Muitas outras possibilidades
Desfiles de moda acontecem há mais de um século. É natural que nosso cérebro esteja condicionado a pensar neles como única possibilidade interessante de se apresentar uma coleção. Mas a verdade é que existem várias formas de fazer isso. Experiências imersivas, showrooms para coleções totalmente comerciais, experimentações virtuais. Quando a varejista C&A lançou sua coleção arco-íris em parceria com a Pabllo Vittar, ela não fez um desfile, mas optou por chamar a própria Pabllo para um pocket show aberto na R. Augusta, em São Paulo. Há alguns anos, a estilista Fernanda Yamamoto, que desfilava em temporadas intercaladas na SPFW, decidiu abrir seu ateliê para as pessoas interessadas em conhecer a coleção e seu processo produtivo e assim aproximar público e marca. Ou seja, existem opções e formas realmente vanguardistas se estivermos dispostos a quebrar com as tradições. Afinal, a moda não é sobre isso?

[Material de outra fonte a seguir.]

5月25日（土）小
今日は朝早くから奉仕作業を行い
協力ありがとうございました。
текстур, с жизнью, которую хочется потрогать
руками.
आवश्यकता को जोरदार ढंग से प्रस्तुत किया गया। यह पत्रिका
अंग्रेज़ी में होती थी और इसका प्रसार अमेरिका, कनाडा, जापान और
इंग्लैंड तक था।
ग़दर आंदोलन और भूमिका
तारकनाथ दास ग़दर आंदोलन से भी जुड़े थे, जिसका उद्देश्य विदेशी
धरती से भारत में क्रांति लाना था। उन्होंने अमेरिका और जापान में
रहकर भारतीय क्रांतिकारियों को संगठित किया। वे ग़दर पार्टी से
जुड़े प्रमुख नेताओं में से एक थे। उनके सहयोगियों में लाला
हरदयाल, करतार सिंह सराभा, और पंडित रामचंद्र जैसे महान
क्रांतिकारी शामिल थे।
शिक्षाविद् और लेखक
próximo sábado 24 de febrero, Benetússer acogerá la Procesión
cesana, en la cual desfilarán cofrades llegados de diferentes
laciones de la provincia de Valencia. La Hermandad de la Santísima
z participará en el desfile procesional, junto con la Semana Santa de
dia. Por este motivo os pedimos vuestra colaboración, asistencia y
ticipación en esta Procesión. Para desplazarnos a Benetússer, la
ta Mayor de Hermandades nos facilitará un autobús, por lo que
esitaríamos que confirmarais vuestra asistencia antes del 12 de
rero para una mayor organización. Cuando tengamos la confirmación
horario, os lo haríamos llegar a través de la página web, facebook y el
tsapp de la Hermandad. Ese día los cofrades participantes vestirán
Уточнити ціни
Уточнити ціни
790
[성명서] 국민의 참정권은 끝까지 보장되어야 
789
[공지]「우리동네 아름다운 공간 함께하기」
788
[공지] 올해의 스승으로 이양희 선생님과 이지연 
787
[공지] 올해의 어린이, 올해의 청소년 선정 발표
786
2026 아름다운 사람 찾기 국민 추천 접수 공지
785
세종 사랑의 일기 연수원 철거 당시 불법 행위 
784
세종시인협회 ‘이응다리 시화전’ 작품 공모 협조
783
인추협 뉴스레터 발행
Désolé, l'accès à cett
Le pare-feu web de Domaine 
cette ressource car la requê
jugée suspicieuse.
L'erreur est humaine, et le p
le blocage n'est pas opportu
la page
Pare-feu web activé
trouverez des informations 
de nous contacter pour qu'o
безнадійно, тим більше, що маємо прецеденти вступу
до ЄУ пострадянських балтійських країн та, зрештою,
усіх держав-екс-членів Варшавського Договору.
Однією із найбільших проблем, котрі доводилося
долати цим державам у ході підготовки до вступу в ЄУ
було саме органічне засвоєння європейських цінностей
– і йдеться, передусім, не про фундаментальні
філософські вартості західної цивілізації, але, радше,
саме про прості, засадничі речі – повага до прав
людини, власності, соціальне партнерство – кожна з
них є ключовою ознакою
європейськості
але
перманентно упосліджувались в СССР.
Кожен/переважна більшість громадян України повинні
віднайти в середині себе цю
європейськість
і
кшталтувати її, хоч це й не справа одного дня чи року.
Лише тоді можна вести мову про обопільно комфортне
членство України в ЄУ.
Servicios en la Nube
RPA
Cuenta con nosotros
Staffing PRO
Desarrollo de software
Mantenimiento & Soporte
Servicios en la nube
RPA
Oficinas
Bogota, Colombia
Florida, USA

A partir de uma provocação do antropólogo, sociólogo e filósofo Bruno Latour, fiquei pensando sobre as atividades que não gostaria de ver sendo reativadas pós-pandemia, como e por quê. Estudando, pesquisando e escrevendo sobre questões ambientais, redes produtivas e gênero há seis anos, é claro que as atividades que me vêm à mente invariavelmente tangem essa tríade. Mas para ampliar a reflexão e ouvir outros pontos de vista, resolvi chamar algumas pessoas para compartilhar a visão delas acerca das provocações do Latour. O fim das semanas de moda apareceu na primeira resposta. Um indício de que um mundo novo talvez não possa conviver com elas.